# 4 month naughty phase?



## sophiebonita (Jul 10, 2012)

Okay I've had my mpoo Sophie since 9 weeks; yesterday was her 4-month birthday. She's been good as gold til now, and is getting better with some things, but... She is in a naughty phase, big time!! Her favorite new target is the toilet paper!!! Among many other things...

Is this a normal time to start a rebellious phase? Thanks!!


Sent from my iPhone using PG Free


----------



## sarahmurphy (Mar 22, 2012)

oh yeah - search the threads for phrases like, "My dog ate WHAT???" and MY Dog did THAT!!???" 

I think the phrase is curious rather than rebellious - just like human babies, they develop a greater sense of their surroundings and are exploring. Just like parents of human babies, you have to set the limits, draw the lines, and keep them safe. Power cords seem to be universally interesting to every young creature, by the way... 

I put the toilet paper up for about a week and the interest disappeared. 

Spike still steals and eats a lot of stuff, but he learned very quickly that MY glasses are off limits, while my husband's are not really... (mine are Rx, his are dollar store readers...)

I am sure there are things I picked up and put in a high place, out of sight, that I'll never find again... There are things I still take and put away, and hope I remember where I put them when I need them....

sarah


----------



## fjm (Jun 4, 2010)

As I recall it was around then that waste paper baskets began to live on high shelves, cables were looped up high, and loo rolls left on the floor were fair game... as Sarah says, not rebellious, just gaining confidence in exploring the manifold wonders of the world.
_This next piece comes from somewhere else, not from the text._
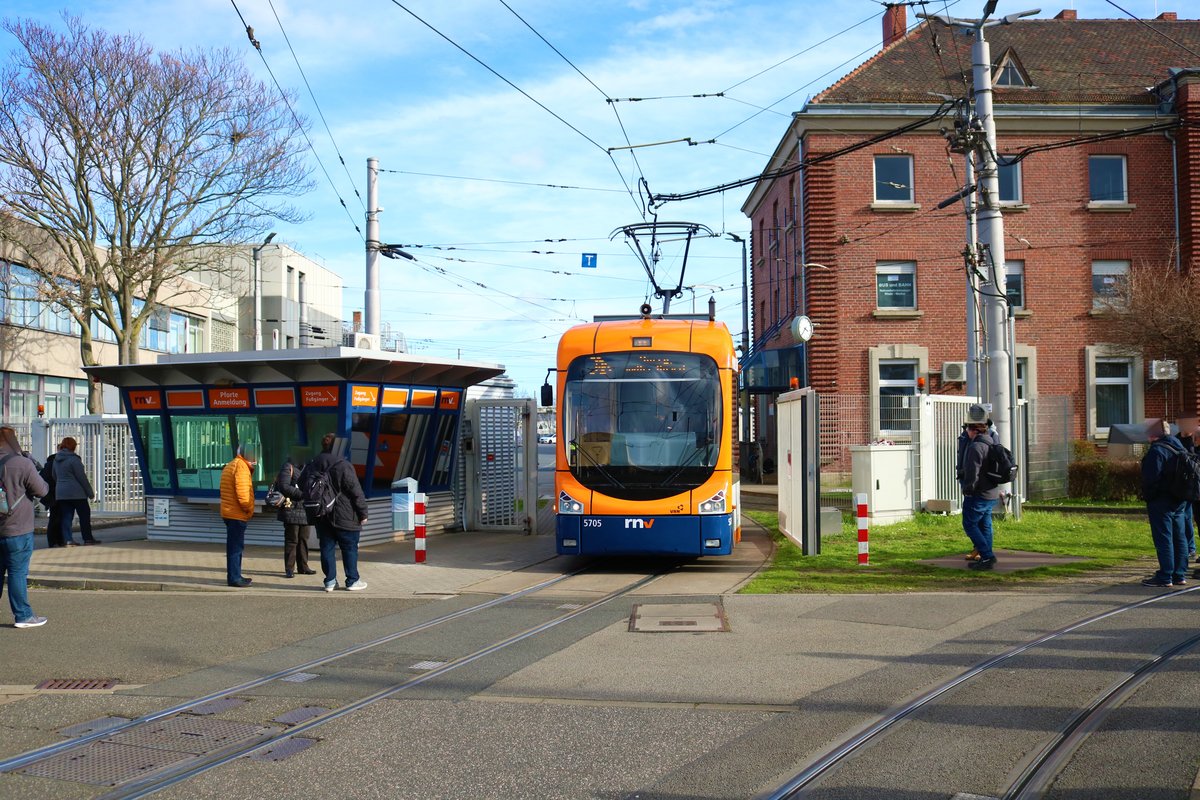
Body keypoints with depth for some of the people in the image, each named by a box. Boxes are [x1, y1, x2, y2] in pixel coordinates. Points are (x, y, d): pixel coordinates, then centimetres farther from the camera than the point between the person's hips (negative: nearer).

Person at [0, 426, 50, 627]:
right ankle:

Pity it has to be with teeth and paws, of course!


----------



## MaryLynn (Sep 8, 2012)

Sounds about right! All you can do is puppy safe your house, watch the silly little thing find stuff you never even would have imagined was fun (books at my house), and give positive reinforcement when they're chewing proper things. Keep 3 toys out that are different, and rotate them every few weeks. Too many toys on the floor sends a "everything" on the floor is a toy message! 

Have fun, and enjoy it


----------



## sophiebonita (Jul 10, 2012)

Thanks for the tips guys. It's weird... At the same time, especially today, she's been acting very skittish. It's like she's seeing everything in her environment for the first time and is scared of it. Has anybody experienced this with their 4-month old? All she wants to do is be on our king sized bed, I guess which she considers her 'safe place'.


Sent from my iPhone using PG Free


----------



## MaryLynn (Sep 8, 2012)

Sophiebonita, 

Check out this website, it was the best closest thing to a behavioral dog book I read a couple years ago when I was dealing with my first puppy. I believe the time frames are fairly accurate, and I do find that most puppies tend to go through these phases as they progress. Definitely sounds like you're going through the flight instinct and possibly the second fear stage? I am sure if this brief outline interests your interest you could find something more complete online or in a library!

Developmental Stages


----------



## sarahmurphy (Mar 22, 2012)

oh yeah - all of a sudden, the sofa is big and scary, people are new and scary, the dog food is new and scary - really - we spent a few weeks, at least, re-introducing almost everything in the house to the dog - "Okay, silly - that's the bathtub, remember??" we almost wondered if he's stroked out in the middle of the night without our noticing or come down with some form of amnesia, but we asked other puppy owners, and it did pass with theirs, and it's mostly passed with ours (10 mos now)...

sarah


----------